NE: Let’s revisit the issue of Senate’s confirmation. What if the senators refuse to confirm Professor Owasanye as the new ICPC chairman, will he remain in office as acting ICPC chairman like Mr. Magu?
He would become acting chairman for some time. My own view is even more radical than that of the government. If I were in the position of the Acting President (as at the time of interview), I would not forward his name. I would just appoint him chairman under Section 171. But the Acting President decided to do it. If they reject his name, he will remain acting chairman just like Magu. There is nothing they can do about that.
NE: Don’t you think that would go against the rule of law?
No! The power is there. The constitutional power is there for the president to appoint heads of those agencies. The EFCC law runs contrary to the Constitution and it becomes void automatically.
NE: You talked in the past about restructuring. Please, can you say specifically what you would want the country to do in that area? Are we going back to the regional structure like Chief Anyaoku suggested?

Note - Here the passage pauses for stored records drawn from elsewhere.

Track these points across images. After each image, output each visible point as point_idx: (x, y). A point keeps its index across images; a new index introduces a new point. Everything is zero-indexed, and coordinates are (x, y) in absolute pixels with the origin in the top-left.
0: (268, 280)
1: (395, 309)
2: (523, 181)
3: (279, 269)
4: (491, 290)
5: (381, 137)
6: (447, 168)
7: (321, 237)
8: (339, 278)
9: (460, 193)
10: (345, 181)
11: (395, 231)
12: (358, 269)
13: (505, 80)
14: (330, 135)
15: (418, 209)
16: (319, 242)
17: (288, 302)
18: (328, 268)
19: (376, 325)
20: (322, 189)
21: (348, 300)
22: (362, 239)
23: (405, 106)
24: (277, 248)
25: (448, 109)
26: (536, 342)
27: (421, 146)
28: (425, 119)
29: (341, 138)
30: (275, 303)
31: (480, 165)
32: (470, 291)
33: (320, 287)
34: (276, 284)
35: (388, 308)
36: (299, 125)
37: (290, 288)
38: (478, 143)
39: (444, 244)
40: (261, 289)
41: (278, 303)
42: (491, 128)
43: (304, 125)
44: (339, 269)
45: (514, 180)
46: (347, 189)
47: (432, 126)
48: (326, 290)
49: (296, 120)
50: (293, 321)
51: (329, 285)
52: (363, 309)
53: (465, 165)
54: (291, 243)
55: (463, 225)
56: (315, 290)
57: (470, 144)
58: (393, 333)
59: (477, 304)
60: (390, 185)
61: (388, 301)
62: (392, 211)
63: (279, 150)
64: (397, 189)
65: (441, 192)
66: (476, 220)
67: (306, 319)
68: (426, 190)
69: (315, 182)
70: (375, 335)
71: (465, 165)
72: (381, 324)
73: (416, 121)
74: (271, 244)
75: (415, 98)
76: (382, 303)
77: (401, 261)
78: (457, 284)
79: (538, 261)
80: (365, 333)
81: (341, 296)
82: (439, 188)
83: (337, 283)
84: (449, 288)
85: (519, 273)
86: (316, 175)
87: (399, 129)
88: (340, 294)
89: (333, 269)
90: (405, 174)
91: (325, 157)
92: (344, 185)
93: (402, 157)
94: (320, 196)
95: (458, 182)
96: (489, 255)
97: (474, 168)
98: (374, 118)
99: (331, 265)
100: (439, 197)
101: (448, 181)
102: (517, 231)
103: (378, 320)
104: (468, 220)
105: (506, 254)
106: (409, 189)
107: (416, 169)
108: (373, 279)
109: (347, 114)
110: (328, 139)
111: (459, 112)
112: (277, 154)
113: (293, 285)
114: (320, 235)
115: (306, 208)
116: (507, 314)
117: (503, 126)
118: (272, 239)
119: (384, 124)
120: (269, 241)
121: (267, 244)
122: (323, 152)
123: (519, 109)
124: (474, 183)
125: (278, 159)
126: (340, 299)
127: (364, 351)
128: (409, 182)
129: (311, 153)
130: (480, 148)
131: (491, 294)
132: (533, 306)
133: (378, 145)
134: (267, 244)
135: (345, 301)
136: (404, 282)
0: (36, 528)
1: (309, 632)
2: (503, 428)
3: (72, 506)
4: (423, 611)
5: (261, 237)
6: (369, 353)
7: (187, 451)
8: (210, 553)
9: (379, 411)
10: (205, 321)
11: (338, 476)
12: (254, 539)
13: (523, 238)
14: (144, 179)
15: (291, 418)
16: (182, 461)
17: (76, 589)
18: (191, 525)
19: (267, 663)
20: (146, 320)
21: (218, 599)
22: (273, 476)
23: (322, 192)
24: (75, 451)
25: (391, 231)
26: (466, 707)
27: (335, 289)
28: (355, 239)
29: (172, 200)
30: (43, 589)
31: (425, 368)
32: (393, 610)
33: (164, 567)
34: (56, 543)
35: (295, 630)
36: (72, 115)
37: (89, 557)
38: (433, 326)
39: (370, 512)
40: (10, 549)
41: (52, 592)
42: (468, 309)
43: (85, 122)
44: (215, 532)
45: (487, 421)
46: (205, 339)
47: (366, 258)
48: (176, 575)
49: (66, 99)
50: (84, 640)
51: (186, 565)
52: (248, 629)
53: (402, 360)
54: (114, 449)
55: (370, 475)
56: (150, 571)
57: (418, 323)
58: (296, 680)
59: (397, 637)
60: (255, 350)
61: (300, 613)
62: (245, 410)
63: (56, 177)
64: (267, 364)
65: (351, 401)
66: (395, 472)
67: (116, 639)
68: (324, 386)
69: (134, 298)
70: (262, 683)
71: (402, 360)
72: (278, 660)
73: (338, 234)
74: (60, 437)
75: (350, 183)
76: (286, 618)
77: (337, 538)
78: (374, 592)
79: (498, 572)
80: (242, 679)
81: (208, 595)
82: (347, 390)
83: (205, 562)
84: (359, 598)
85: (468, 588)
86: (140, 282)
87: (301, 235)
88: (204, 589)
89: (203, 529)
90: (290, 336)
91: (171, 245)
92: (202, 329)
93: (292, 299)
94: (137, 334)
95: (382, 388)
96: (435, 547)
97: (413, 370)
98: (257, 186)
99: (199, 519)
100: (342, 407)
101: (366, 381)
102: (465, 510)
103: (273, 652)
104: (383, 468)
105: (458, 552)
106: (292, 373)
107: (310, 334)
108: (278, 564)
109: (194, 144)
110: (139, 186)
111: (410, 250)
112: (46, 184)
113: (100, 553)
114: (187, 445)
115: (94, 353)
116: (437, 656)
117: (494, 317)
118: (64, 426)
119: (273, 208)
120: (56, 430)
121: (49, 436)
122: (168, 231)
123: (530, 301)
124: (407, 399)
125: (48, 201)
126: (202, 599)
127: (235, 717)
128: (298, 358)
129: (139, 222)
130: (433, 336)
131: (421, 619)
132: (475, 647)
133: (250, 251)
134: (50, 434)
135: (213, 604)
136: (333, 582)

We are going back to the 1963 Constitution, amended to bring it in line with the present reality. In other words, we will not have to have regions because that is more difficult. Ideally, that would have been the best thing. If you ask me how we should restructure, I would say we should have about eight regions. The present six zones but the North-Central zone should be divided into two, East and West. The South-South should be divided into two, old Bendel or Mid-West and the rest of it. That’s what I would have suggested but I am realistic enough to know that those who are already in government, in states or zones are even asking for more states regardless of the fact that most of the present states are not viable. We may retain them but transfer more powers to them for them to keep more of their resources and have more political powers in various areas in which they are presently deprived. Let me give you a simple example. There is no reason why local government should feature in any federal Constitution because a local government is the creature of the state. The state ought to have the power to create as many local governments as possible without reference to the federal government. But should be compelled to fund them exclusively. As it is now, the federal government is funding local governments so people are fighting to increase local government because that means getting more money from the federation account. Therefore, the federal government is put in a position to reject or to grant creation through the National Assembly. Like the one in Lagos State, it passed through all the stages but when it got to the National Assembly, they put a stop to it and that was the end. The other thing I wanted to mention is related to the federation account. For me, the presence of a federation account, which compels states to go cap-in-hand every month to beg for money like civil servants on monthly pay is wrong. I think we should abolish the federation accounts. Let states just rely on their own resources. What used to happen is this: First, state resources were divided into three. Whatever you are able to produce, 50 percent belongs to you, 20 percent was sent to the federal government, and 30 percent was in a distributable pool. Then you look at all the states in the country, which are the ones most in need, you now give them the bulk of the 30 percent.